Les effluves du désir émanent de la forêt
Par : Sébastien Bouthillier
Dans la campagne québécoise des années 30, naît une jeune fille dont la mère décède en lui donnant la vie. Clara (Alice Moreault) sera élevée par son père (Étienne Pilon), mais elle ignore encore lire et compter à l’âge de 10 ans. Sauvageonne, elle imite plutôt les bruits d’animaux et se promène journellement dans la forêt où s’est retiré son père endeuillé.
Mademoiselle l’institutrice (Émilie Bibeau) insufflera à Clara la connaissance. Atteint d’un mal fatal, l’institutrice s’empresse de transmettre son savoir à Clara avant de s’éteindre, car elle mourra comme sa mère en lui transmettant son héritage. L’adolescente de 15 ans surprend un lieutenant anglais (François-Xavier Dufour) réfugié dans la forêt. Amoureuse de lui, elle trahira son père en retournant le voir pour cesser d’être une enfant.

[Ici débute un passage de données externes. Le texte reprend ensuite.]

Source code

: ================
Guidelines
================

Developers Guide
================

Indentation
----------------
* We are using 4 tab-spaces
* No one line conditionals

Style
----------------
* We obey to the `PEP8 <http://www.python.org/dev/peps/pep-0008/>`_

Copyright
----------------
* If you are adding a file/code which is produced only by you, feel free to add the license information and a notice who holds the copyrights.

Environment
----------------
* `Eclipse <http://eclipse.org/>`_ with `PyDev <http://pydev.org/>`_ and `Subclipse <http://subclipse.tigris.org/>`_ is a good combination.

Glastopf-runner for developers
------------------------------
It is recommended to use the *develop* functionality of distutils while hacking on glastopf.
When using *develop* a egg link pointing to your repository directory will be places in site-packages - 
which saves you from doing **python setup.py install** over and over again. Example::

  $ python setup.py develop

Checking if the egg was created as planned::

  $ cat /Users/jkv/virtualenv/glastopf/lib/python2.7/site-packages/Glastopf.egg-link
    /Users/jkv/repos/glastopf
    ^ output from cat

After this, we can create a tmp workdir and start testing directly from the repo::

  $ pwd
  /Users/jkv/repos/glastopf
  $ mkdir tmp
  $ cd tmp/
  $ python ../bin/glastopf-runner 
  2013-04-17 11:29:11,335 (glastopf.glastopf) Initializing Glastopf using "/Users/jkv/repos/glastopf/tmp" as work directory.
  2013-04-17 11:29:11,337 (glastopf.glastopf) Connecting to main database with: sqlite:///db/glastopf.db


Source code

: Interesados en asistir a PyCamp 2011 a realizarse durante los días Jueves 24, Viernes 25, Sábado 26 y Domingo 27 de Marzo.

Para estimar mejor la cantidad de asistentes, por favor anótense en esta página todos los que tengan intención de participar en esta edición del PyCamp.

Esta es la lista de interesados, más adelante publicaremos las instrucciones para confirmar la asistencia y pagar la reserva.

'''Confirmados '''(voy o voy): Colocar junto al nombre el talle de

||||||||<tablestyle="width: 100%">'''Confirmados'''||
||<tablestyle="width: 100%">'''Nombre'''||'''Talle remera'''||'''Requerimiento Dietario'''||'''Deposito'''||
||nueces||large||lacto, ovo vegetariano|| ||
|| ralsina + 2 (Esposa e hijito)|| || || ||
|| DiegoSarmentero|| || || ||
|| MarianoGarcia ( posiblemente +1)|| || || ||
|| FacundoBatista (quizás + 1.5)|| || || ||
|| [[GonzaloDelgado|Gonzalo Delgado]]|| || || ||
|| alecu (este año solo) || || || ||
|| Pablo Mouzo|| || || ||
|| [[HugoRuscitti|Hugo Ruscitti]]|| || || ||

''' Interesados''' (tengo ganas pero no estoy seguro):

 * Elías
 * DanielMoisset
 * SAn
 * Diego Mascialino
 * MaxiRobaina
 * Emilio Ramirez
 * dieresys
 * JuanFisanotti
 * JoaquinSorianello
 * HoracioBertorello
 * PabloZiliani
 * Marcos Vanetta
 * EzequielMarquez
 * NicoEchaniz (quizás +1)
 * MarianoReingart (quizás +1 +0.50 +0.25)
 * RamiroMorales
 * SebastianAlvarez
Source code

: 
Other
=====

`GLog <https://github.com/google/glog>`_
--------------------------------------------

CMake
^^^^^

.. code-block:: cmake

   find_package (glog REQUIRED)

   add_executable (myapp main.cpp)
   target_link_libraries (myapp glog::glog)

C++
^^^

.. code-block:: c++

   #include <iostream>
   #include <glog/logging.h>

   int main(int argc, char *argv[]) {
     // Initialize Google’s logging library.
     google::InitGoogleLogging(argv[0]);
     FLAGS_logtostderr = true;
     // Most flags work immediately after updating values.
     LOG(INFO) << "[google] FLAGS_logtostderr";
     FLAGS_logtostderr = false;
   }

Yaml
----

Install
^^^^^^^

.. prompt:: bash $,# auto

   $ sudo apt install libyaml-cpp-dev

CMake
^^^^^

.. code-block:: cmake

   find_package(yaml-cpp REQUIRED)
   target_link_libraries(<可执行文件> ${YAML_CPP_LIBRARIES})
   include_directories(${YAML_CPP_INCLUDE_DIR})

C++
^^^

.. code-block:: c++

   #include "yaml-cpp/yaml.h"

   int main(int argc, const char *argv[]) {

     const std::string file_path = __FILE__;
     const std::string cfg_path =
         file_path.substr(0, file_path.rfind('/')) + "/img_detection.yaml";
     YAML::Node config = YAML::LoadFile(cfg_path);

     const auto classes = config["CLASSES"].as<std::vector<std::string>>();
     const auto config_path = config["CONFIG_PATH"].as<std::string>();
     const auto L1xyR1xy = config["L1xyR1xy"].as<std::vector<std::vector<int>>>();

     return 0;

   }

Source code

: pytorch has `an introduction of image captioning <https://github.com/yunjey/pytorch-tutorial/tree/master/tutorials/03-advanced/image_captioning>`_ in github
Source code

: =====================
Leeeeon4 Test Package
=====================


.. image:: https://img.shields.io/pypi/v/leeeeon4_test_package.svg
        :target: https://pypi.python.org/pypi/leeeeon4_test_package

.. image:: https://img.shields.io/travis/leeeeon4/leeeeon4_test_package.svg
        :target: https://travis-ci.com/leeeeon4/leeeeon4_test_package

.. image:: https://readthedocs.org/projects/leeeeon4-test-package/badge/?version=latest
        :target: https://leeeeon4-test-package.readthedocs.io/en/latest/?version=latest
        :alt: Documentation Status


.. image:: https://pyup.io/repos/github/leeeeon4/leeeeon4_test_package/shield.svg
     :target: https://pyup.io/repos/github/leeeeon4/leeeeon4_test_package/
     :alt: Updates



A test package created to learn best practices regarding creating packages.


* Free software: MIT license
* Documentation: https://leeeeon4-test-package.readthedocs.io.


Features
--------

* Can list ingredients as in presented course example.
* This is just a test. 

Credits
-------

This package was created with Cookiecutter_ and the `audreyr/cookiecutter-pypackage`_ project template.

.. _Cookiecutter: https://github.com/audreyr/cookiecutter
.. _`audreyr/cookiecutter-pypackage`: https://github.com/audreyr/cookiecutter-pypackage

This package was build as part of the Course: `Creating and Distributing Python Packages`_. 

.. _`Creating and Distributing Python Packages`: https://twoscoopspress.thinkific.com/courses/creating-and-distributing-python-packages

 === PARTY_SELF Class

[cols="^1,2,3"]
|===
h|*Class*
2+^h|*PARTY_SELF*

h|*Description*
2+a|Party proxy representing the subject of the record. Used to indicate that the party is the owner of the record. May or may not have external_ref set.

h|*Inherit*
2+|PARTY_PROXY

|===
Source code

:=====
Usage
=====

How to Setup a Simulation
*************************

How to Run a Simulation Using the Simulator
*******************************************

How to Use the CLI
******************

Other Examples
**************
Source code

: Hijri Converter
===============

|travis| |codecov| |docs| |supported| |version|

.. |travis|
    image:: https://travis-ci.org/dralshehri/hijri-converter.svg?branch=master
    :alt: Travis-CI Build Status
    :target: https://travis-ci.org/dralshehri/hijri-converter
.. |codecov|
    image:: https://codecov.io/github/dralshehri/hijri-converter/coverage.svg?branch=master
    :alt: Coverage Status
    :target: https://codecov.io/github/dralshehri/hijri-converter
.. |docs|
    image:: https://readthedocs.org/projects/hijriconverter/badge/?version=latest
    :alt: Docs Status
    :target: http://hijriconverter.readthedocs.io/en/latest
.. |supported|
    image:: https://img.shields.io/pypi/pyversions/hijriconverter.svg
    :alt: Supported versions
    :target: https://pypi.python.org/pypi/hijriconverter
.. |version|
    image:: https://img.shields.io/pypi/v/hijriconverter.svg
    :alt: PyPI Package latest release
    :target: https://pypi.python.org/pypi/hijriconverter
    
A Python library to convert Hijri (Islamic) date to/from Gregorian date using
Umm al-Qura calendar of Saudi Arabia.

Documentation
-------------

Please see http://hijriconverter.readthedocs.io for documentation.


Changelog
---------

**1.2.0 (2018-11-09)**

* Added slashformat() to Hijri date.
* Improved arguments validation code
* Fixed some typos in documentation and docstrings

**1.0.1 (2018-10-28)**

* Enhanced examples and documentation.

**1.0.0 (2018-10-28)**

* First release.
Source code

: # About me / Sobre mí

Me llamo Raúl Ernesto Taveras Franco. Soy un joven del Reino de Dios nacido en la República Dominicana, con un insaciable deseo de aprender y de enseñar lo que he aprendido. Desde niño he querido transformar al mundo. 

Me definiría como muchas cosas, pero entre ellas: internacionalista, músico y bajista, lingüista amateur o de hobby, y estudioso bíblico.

Pierre-Yves Lemieux signe ce qu’il appelle une « transcréation théâtrale », plus qu’une adaptation, du roman d’Anne Hébert paru en 1995 (Aurélien, Clara, Mademoiselle et le Lieutenant anglais). Dans la langue ciselée de finesse de la romancière québécoise qui aurait eu 100 ans cette année, les personnages tourmentés recherchent un absolu qui dépasse le catholicisme de leur époque. Entre folie et mort, comment l’exprimeront-ils?
La violence de l’espace sauvage à occuper se manifeste à travers la nature dans le texte d’Hébert. Les métaphores et les références à la forêt, au temps et à la faune témoignent du tumulte des éléments autant que Clara réprime sa sexualité. La nature envahit la demeure, l’intrusion de ce qui se passe dehors vers l’intérieur semble imminente comme lorsque la pluie torrentielle risque d’inonder la maison. La peur attrape le désir.
La mise en scène de Luce Pelletier libère l’espace pour que la parole des personnages l’occupe. Les dialogues se faisant rares, chaque personnage devient le narrateur à vif de son parcours solitaire.
Clara, à l’Espace Go jusqu’au 1er octobre.